Why this matters for finance AI
The results here are sobering in a useful way. A 30% completion rate on tasks the authors call simplified means autonomous agents are nowhere near operational for real accounting workflows. The finance category is specifically weak, and the dominant failure modes—complex UIs, multi-document retrieval, communication breakdown with human counterparts—are precisely the skills a Beancount automation agent would need: pulling data from document storage, cross-referencing transactions across reports, and asking clarifying questions before committing writes.
The $4-per-task cost for the best model is a forcing function. At that rate, running an agent on a routine month-end close involving dozens of sub-tasks would cost hundreds of dollars with no reliability guarantee. Gemini-2.0-Flash's pattern of cutting losses early—achieving 19.0% partial score at under $1 per task—suggests there is real engineering value in knowing when to stop and escalate rather than burning tokens on a failing trajectory.

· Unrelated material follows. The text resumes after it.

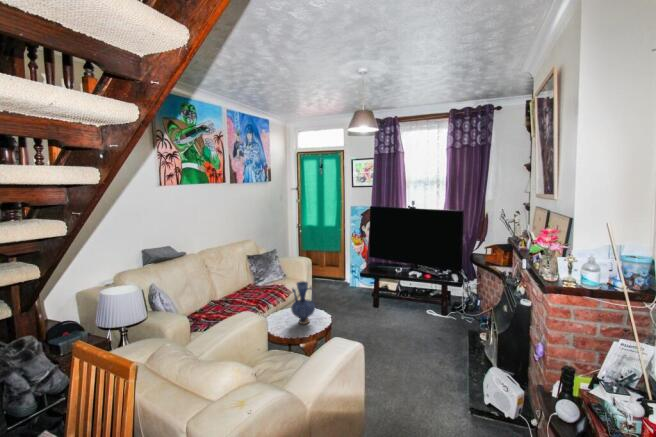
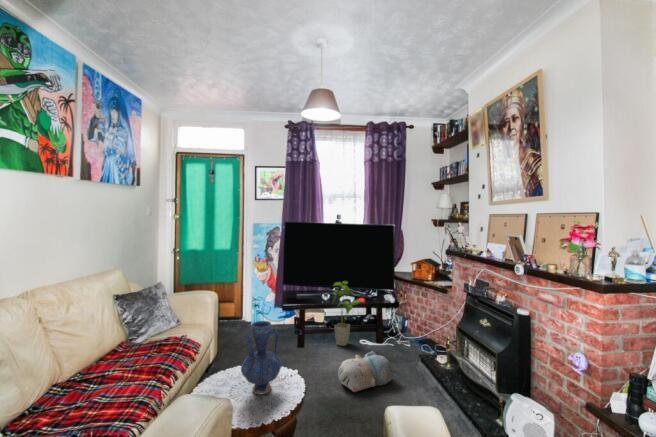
house plant: none [401,260,430,313] -> present [333,281,362,346]
plush toy: none [383,318,429,345] -> present [338,351,394,392]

The simulated-colleague NPCs are an interesting design primitive that maps directly to Beancount's real constraint: agents that ignore user feedback and proceed with wrong assumptions are more dangerous than agents that halt and ask. The benchmark's finding that current models fail to extract useful information from colleague messages should be a direct design input for any write-back agent that interacts with a human accountant mid-session.
What to read next
- OpenHands: An Open Platform for AI Software Developers as Generalist Agents — the agent framework underlying TheAgentCompany; arXiv:2407.16741, ICLR 2025. Understanding OpenHands' CodeAct + browsing architecture clarifies which agent capabilities are baseline versus what TheAgentCompany is actually testing.
- DocFinQA: A Long-Context Financial Reasoning Dataset — extends 7,437 FinQA questions to full SEC filings averaging 123k words; arXiv:2401.06915, ACL 2024. Directly tests the long-document finance reasoning that TheAgentCompany's 12 finance tasks cannot adequately sample.
- Evaluation and Benchmarking of LLM Agents: A Survey — arXiv:2507.21504. A 2025 survey of the agent evaluation landscape that puts TheAgentCompany in context alongside WebArena, OSWorld, and SWE-bench and traces how benchmark design choices shape what we can conclude about agent capability.